Les Estivants, Maxime Gorki. Eric Lacascade
Les Estivants, de Gorki, met en scène une dizaine de Russes en villégiature près de la mer, entretenant avec jovialité des relations de voisinage assidues. Les personnages sont campés à grands traits, pour ne pas dire typés, et très vite les dialogues mettent en lumière conflits et complicités, petites et grande misères, tricheries mesquines, aspirations et lourdeurs sociales, idéaux trahis.

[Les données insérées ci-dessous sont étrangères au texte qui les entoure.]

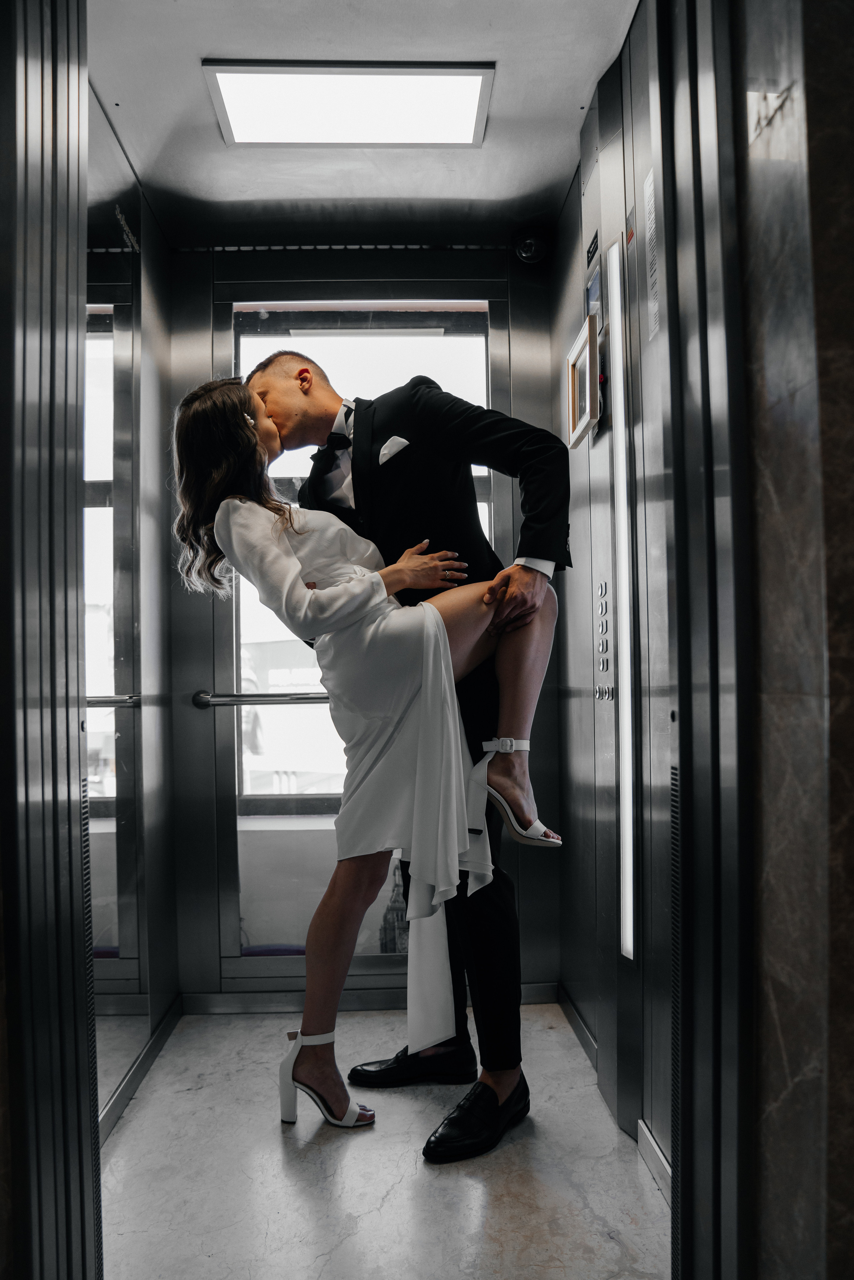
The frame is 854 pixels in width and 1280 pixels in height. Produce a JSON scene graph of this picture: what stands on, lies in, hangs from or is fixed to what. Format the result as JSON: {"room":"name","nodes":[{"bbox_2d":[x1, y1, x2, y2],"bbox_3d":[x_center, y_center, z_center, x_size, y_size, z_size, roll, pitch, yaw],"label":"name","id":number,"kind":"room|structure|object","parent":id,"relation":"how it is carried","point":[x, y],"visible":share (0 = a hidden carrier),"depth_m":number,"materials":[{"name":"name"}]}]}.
{"room":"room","nodes":[
{"label":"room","id":0,"kind":"room"},
{"bbox_2d":[0,0,100,1279],"bbox_3d":[-0.563,-0.104,1.064,0.150,2.572,0.649,-1,-1,-2],"label":"left door frame","id":1,"kind":"structure","parent":0,"point":[31,354],"depth_m":1.15,"materials":[{"name":"metal"}]},
{"bbox_2d":[79,768,101,1269],"bbox_3d":[-0.546,0.636,1.298,0.011,0.870,0.273,-1,-1,-2],"label":"vent grille","id":2,"kind":"object","parent":1,"relation":"in","point":[85,847],"visible":0.4,"depth_m":1.37,"materials":[{"name":"metal"}]},
{"bbox_2d":[85,88,178,1148],"bbox_3d":[-0.862,-0.071,2.123,0.134,2.566,1.527,-1,-1,-2],"label":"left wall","id":3,"kind":"structure","parent":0,"point":[153,715],"depth_m":2.55,"materials":[{"name":"mirror"}]},
{"bbox_2d":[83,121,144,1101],"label":"mirror","id":4,"kind":"object","parent":3,"relation":"attached to","point":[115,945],"visible":0.62,"depth_m":2.17,"materials":[{"name":"mirror"}]},
{"bbox_2d":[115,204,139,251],"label":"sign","id":5,"kind":"object","parent":3,"relation":"attached to","point":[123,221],"visible":0.87,"depth_m":2.35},
{"bbox_2d":[98,993,182,1148],"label":"baseboard","id":6,"kind":"structure","parent":3,"relation":"attached to","point":[125,1091],"depth_m":2.26,"materials":[{"name":"grey metal"}]},
{"bbox_2d":[156,247,563,1004],"bbox_3d":[-0.176,-0.060,2.882,1.325,2.504,0.204,-1,-1,-2],"label":"back wall","id":7,"kind":"structure","parent":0,"point":[192,687],"depth_m":2.83,"materials":[{"name":"metal"}]},
{"bbox_2d":[191,689,328,707],"bbox_3d":[-0.417,0.185,2.812,0.752,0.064,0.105,-1,-1,-2],"label":"handrail","id":8,"kind":"object","parent":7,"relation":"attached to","point":[310,697],"visible":0.58,"depth_m":2.78,"materials":[{"name":"silver metal"}]},
{"bbox_2d":[212,284,507,987],"bbox_3d":[-0.188,-0.006,2.852,1.079,2.337,0.114,-1,-1,-2],"label":"glass door","id":9,"kind":"structure","parent":7,"relation":"in","point":[240,592],"depth_m":2.85,"materials":[{"name":"clear glass"}]},
{"bbox_2d":[179,981,559,1014],"bbox_3d":[-0.151,1.144,2.733,1.168,0.072,0.016,-1,-1,-2],"label":"baseboard","id":10,"kind":"structure","parent":7,"relation":"attached to","point":[546,993],"depth_m":2.72,"materials":[{"name":"metal"}]},
{"bbox_2d":[513,227,548,263],"bbox_3d":[0.334,-1.278,2.757,0.118,0.110,0.115,-1,-1,-2],"label":"security camera","id":11,"kind":"object","parent":7,"relation":"attached to","point":[531,244],"visible":0.96,"depth_m":2.73,"materials":[{"name":"black"}]},
{"bbox_2d":[86,0,637,248],"bbox_3d":[-0.132,-1.376,2.040,1.364,0.108,2.093,-1,-1,-2],"label":"ceiling","id":12,"kind":"structure","parent":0,"point":[576,103],"depth_m":2.13,"materials":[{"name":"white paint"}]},
{"bbox_2d":[202,61,495,146],"bbox_3d":[-0.177,-1.311,2.072,0.635,0.031,0.390,-1,-1,-2],"label":"ceiling light","id":13,"kind":"object","parent":12,"relation":"attached to","point":[474,91],"visible":0.99,"depth_m":2.07,"materials":[{"name":"white plastic"}]},
{"bbox_2d":[94,998,667,1279],"bbox_3d":[-0.100,1.218,1.583,1.563,0.101,2.854,-1,-1,-2],"label":"floor","id":14,"kind":"structure","parent":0,"point":[280,1161],"depth_m":1.87,"materials":[{"name":"stone"}]},
{"bbox_2d":[174,371,553,1128],"bbox_3d":[-0.122,0.258,2.064,0.902,1.743,0.483,-1,-1,-2],"label":"woman","id":15,"kind":"object","parent":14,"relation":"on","point":[195,424],"visible":0.89,"depth_m":1.97},
{"bbox_2d":[260,325,566,1163],"bbox_3d":[-0.037,0.175,2.186,0.652,1.989,0.639,-1,-1,-2],"label":"man","id":16,"kind":"object","parent":14,"relation":"on","point":[531,444],"visible":0.69,"depth_m":2.04},
{"bbox_2d":[377,434,409,463],"bbox_3d":[-0.086,-0.496,2.231,0.068,0.079,0.017,-1,-1,10],"label":"pocket square","id":17,"kind":"object","parent":16,"relation":"in","point":[399,439],"visible":0.86,"depth_m":2.23,"materials":[{"name":"white fabric"}]},
{"bbox_2d":[551,3,673,1187],"bbox_3d":[0.532,-0.103,2.034,0.157,2.572,1.817,-1,-1,-2],"label":"right wall","id":18,"kind":"structure","parent":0,"point":[586,617],"depth_m":2.09,"materials":[{"name":"silver metal"}]},
{"bbox_2d":[565,311,600,448],"bbox_3d":[0.417,-0.669,2.233,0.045,0.253,0.277,-1,-1,-2],"label":"picture frame","id":19,"kind":"object","parent":18,"relation":"attached to","point":[588,346],"visible":0.97,"depth_m":2.21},
{"bbox_2d":[584,230,604,332],"bbox_3d":[0.441,-0.935,2.251,0.028,0.229,0.168,-1,-1,-2],"label":"elevator indicator","id":20,"kind":"object","parent":18,"relation":"attached to","point":[596,286],"visible":0.88,"depth_m":2.24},
{"bbox_2d":[595,577,612,702],"bbox_3d":[0.471,0.000,2.260,0.014,0.325,0.123,-1,-1,-2],"label":"elevator call panel","id":21,"kind":"object","parent":18,"relation":"attached to","point":[606,667],"visible":0.96,"depth_m":2.26,"materials":[{"name":"metal"}]},
{"bbox_2d":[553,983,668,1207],"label":"baseboard","id":22,"kind":"structure","parent":18,"relation":"attached to","point":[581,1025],"depth_m":2.02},
{"bbox_2d":[607,239,636,962],"bbox_3d":[0.470,-0.091,2.047,0.033,1.625,0.135,-1,-1,-2],"label":"light strip","id":23,"kind":"object","parent":18,"relation":"attached to","point":[626,902],"visible":0.95,"depth_m":2.03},
{"bbox_2d":[644,165,660,343],"bbox_3d":[0.481,-0.825,1.793,0.007,0.331,0.143,-1,-1,-2],"label":"paper notice","id":24,"kind":"object","parent":18,"relation":"attached to","point":[648,226],"visible":0.72,"depth_m":1.81,"materials":[{"name":"white paper"}]},
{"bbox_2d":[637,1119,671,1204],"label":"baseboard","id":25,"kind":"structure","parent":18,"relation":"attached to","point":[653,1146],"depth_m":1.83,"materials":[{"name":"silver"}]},
{"bbox_2d":[737,0,853,1279],"bbox_3d":[0.741,-0.109,0.966,0.797,2.637,0.412,-1,-1,-2],"label":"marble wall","id":26,"kind":"structure","parent":0,"point":[850,680],"depth_m":1.01,"materials":[{"name":"stone"}]},
{"bbox_2d":[655,0,754,1277],"bbox_3d":[0.414,-0.114,1.164,0.142,2.562,0.489,-1,-1,-2],"label":"right door frame","id":27,"kind":"structure","parent":26,"relation":"attached to","point":[676,547],"depth_m":1.15,"materials":[{"name":"metal"}]},
{"bbox_2d":[669,762,681,1275],"bbox_3d":[0.418,0.641,1.339,0.012,0.874,0.232,-1,-1,-2],"label":"air vent","id":28,"kind":"object","parent":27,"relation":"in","point":[676,1030],"visible":0.45,"depth_m":1.40,"materials":[{"name":"black metal"}]},
{"bbox_2d":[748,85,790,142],"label":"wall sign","id":29,"kind":"object","parent":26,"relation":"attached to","point":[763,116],"visible":0.86,"depth_m":1.05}
]}

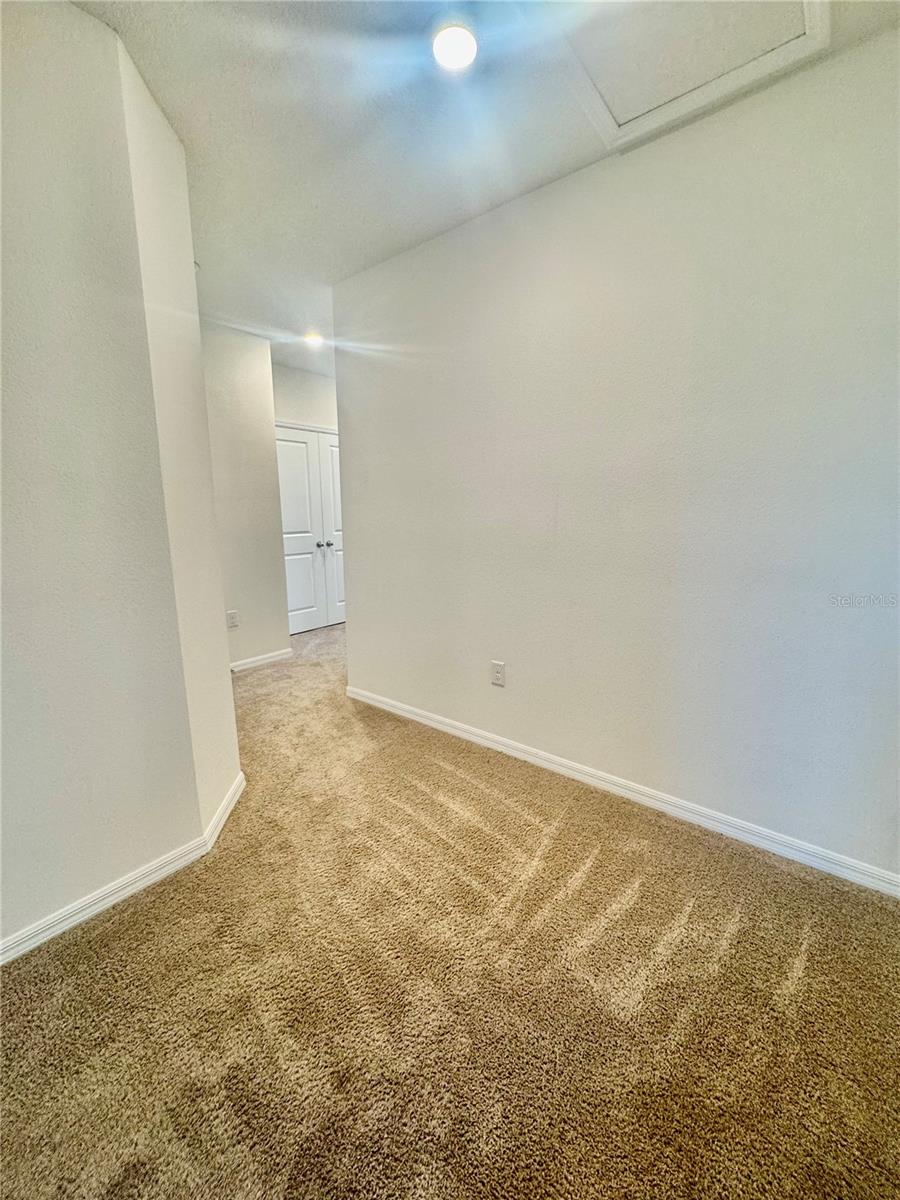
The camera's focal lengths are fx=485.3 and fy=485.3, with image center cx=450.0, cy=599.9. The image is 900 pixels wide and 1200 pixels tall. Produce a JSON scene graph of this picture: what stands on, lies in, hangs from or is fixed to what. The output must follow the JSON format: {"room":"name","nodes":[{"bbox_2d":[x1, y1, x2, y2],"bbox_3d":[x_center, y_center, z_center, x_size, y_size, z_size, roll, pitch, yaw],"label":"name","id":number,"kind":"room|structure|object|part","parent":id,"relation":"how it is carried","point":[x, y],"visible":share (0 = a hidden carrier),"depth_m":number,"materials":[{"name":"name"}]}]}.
{"room":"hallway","nodes":[
{"label":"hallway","id":0,"kind":"room"},
{"bbox_2d":[0,0,237,956],"bbox_3d":[-1.384,-0.224,1.110,0.133,2.541,1.620,9,15,39],"label":"left wall","id":1,"kind":"structure","parent":0,"point":[1,129],"depth_m":1.39,"materials":[{"name":"paint"}]},
{"bbox_2d":[0,775,246,966],"bbox_3d":[-1.254,0.955,1.452,0.162,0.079,1.550,9,15,39],"label":"baseboard","id":2,"kind":"structure","parent":1,"relation":"attached to","point":[223,818],"depth_m":1.57,"materials":[{"name":"white paint"}]},
{"bbox_2d":[201,318,289,669],"bbox_3d":[-1.829,-0.683,3.527,0.127,2.549,1.204,9,15,39],"label":"hallway wall","id":3,"kind":"structure","parent":0,"point":[268,560],"depth_m":3.70,"materials":[{"name":"paint"}]},
{"bbox_2d":[226,610,238,628],"bbox_3d":[-1.660,0.148,3.699,0.009,0.128,0.078,9,15,39],"label":"wall outlet","id":4,"kind":"object","parent":3,"relation":"attached to","point":[233,616],"visible":0.99,"depth_m":3.70,"materials":[{"name":"white plastic"}]},
{"bbox_2d":[230,648,293,672],"bbox_3d":[-1.663,0.515,3.801,0.015,0.078,0.934,9,15,39],"label":"baseboard","id":5,"kind":"structure","parent":3,"relation":"attached to","point":[260,661],"depth_m":3.94,"materials":[{"name":"white paint"}]},
{"bbox_2d":[272,363,337,431],"bbox_3d":[-1.348,-0.962,5.015,0.133,2.540,1.527,9,15,39],"label":"hallway end wall","id":6,"kind":"structure","parent":0,"point":[290,409],"depth_m":4.67,"materials":[{"name":"white paint"}]},
{"bbox_2d":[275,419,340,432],"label":"door frame","id":7,"kind":"structure","parent":6,"relation":"attached to","point":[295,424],"depth_m":4.76,"materials":[{"name":"white paint"}]},
{"bbox_2d":[274,423,343,633],"bbox_3d":[-1.485,-0.646,4.756,0.096,1.958,0.600,9,15,39],"label":"double door","id":8,"kind":"structure","parent":6,"relation":"in","point":[297,623],"depth_m":4.78,"materials":[{"name":"white paint"}]},
{"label":"door leaf","id":9,"kind":"part","parent":8,"relation":"part of","materials":[{"name":"white paint"}]},
{"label":"knob","id":10,"kind":"part","parent":8,"relation":"part of","materials":[{"name":"silver metal"}]},
{"bbox_2d":[0,620,899,1199],"bbox_3d":[-0.374,0.767,2.765,6.545,0.100,5.759,9,15,39],"label":"carpet floor","id":11,"kind":"structure","parent":0,"point":[604,853],"depth_m":1.25,"materials":[{"name":"carpet"}]},
{"bbox_2d":[72,0,899,376],"bbox_3d":[-0.362,-1.730,1.996,5.459,0.111,5.140,9,15,39],"label":"ceiling","id":12,"kind":"structure","parent":0,"point":[327,205],"depth_m":1.65,"materials":[{"name":"white paint"}]},
{"bbox_2d":[302,332,324,346],"bbox_3d":[-1.043,-1.990,3.694,0.166,0.034,0.164,9,15,39],"label":"recessed light","id":13,"kind":"object","parent":12,"relation":"attached to","point":[315,339],"visible":0.97,"depth_m":3.67,"materials":[{"name":"white"}]},
{"bbox_2d":[431,20,478,71],"bbox_3d":[0.014,-1.576,1.384,0.155,0.027,0.153,9,15,39],"label":"ceiling light","id":14,"kind":"object","parent":12,"relation":"attached to","point":[456,54],"visible":0.99,"depth_m":1.37,"materials":[{"name":"white"}]},
{"bbox_2d":[547,0,827,150],"bbox_3d":[0.573,-1.558,1.280,0.676,0.028,0.687,9,15,39],"label":"attic hatch","id":15,"kind":"object","parent":12,"relation":"in","point":[619,119],"visible":0.94,"depth_m":1.40,"materials":[{"name":"white paint"}]},
{"bbox_2d":[337,27,899,883],"bbox_3d":[0.625,-0.417,2.115,3.521,2.541,0.130,9,15,39],"label":"right wall","id":16,"kind":"structure","parent":0,"point":[359,553],"depth_m":1.84,"materials":[{"name":"paint"}]},
{"bbox_2d":[490,660,505,686],"bbox_3d":[0.245,0.379,2.501,0.078,0.125,0.009,9,15,39],"label":"wall outlet","id":17,"kind":"object","parent":16,"relation":"attached to","point":[498,676],"visible":0.98,"depth_m":2.50,"materials":[{"name":"white plastic"}]},
{"bbox_2d":[345,685,899,898],"bbox_3d":[0.514,0.786,2.329,3.259,0.081,0.015,9,15,39],"label":"baseboard","id":18,"kind":"structure","parent":16,"relation":"attached to","point":[424,719],"depth_m":2.00,"materials":[{"name":"white paint"}]}
]}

Ceux qui refusent de jouer le jeu poussent les autres dans leurs derniers retranchements, et la pièce s’achève dans une confusion générale – tentative de suicide, bagarre, départs précipités.
Sur un thème un peu comparable, j’avais préféré Les Enfants du Soleil, où les personnages étaient plus subtils, et la dénonciation moins simpliste, et moins haineuse.
Ceci dit, certains acteurs et la mise en scène d’Eric Lacascade éveillent sans cesse l’intérêt de la salle pour un spectacle tendu sur 2h3/4 sans pause. Le décor est constitué de bungalows dont l’implantation, l’ouverture, l’éclairage changent au cours de la pièce en fonction des activités et des attitudes mentales. C’est ingénieux, et riche de sens. De la même manière, les scènes sont denses. Par exemple lorsque les femmes bavardent sur leurs transat’, on voit les hommes s’amuser en arrière-plan comme des gamins, contrepoint comique aux piques parfois cruelles qu’échangent les épouses. Grégoire Baujat, qui joue Vlas, un jeune homme plus lucide et courageux que la plupart, occupe la scène avec talent mais sans cabotinage, chante, se contorsionne, argumente, se déclare, et soutient la pièce de bout en bout. La pièce pourrait être grandiloquente et n’échappe pas toujours à la déclamation. Mais la mise en scène la tire souvent hors de danger. Le stabat mater a capella qui noie la poésie verbeuse de la poétesse du groupe est un moment d’anthologie.
La pièce se donne en ce moment à Sceaux, Théâtre des Gémeaux.